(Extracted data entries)
^^^^
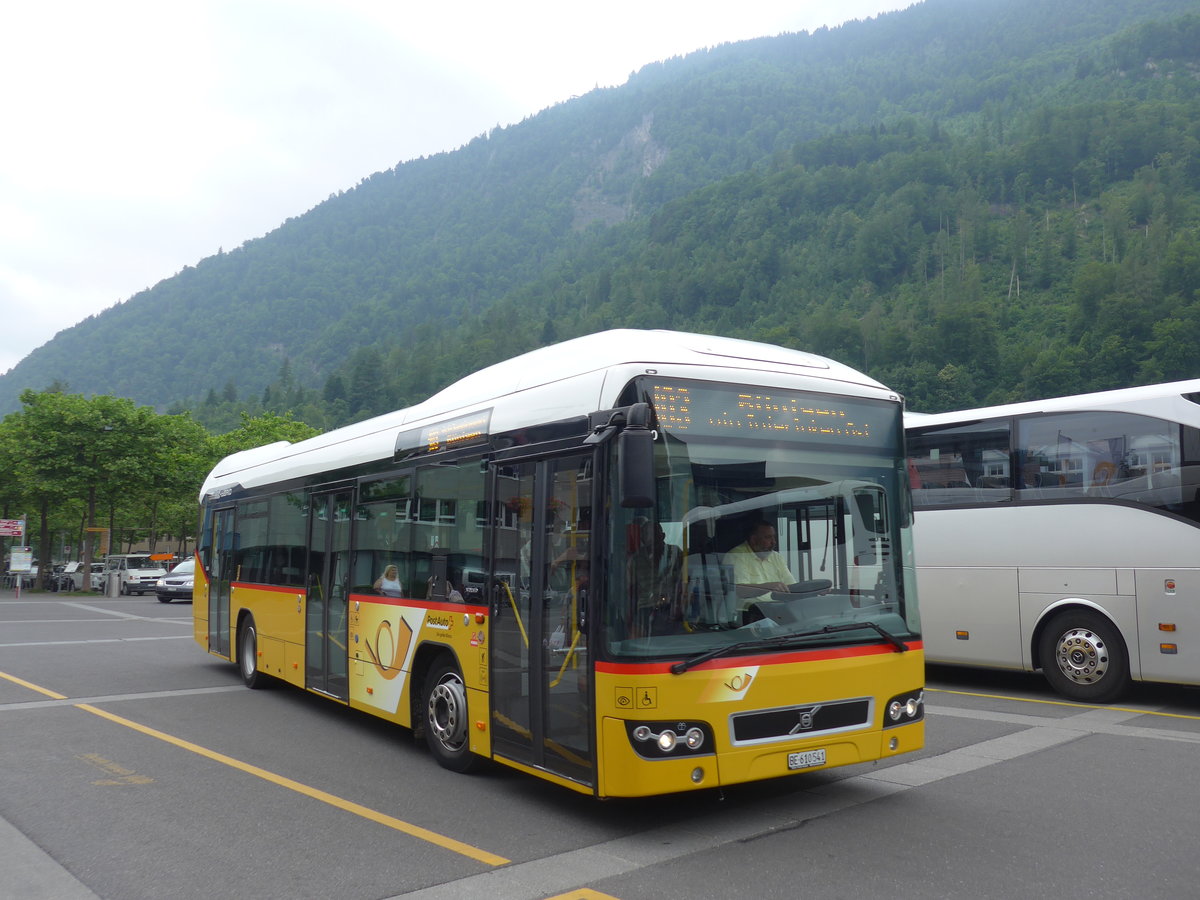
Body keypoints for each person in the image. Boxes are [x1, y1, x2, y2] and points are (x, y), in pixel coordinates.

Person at [722, 520, 796, 609]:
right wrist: (769, 587)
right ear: (754, 540)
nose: (773, 542)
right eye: (768, 537)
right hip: (750, 613)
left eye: (774, 537)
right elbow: (738, 591)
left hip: (778, 608)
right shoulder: (736, 556)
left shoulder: (776, 557)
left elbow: (792, 586)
^^^^
WHAT IS REQUIRED:
Repeat exactly, and only, the lines of the records above, starting with the line that contains "left hip: (778, 608)" and ending with the final line, both included.

EXPECTED OUTPUT:
left hip: (778, 608)
right shoulder: (736, 556)
left shoulder: (776, 557)
left elbow: (792, 586)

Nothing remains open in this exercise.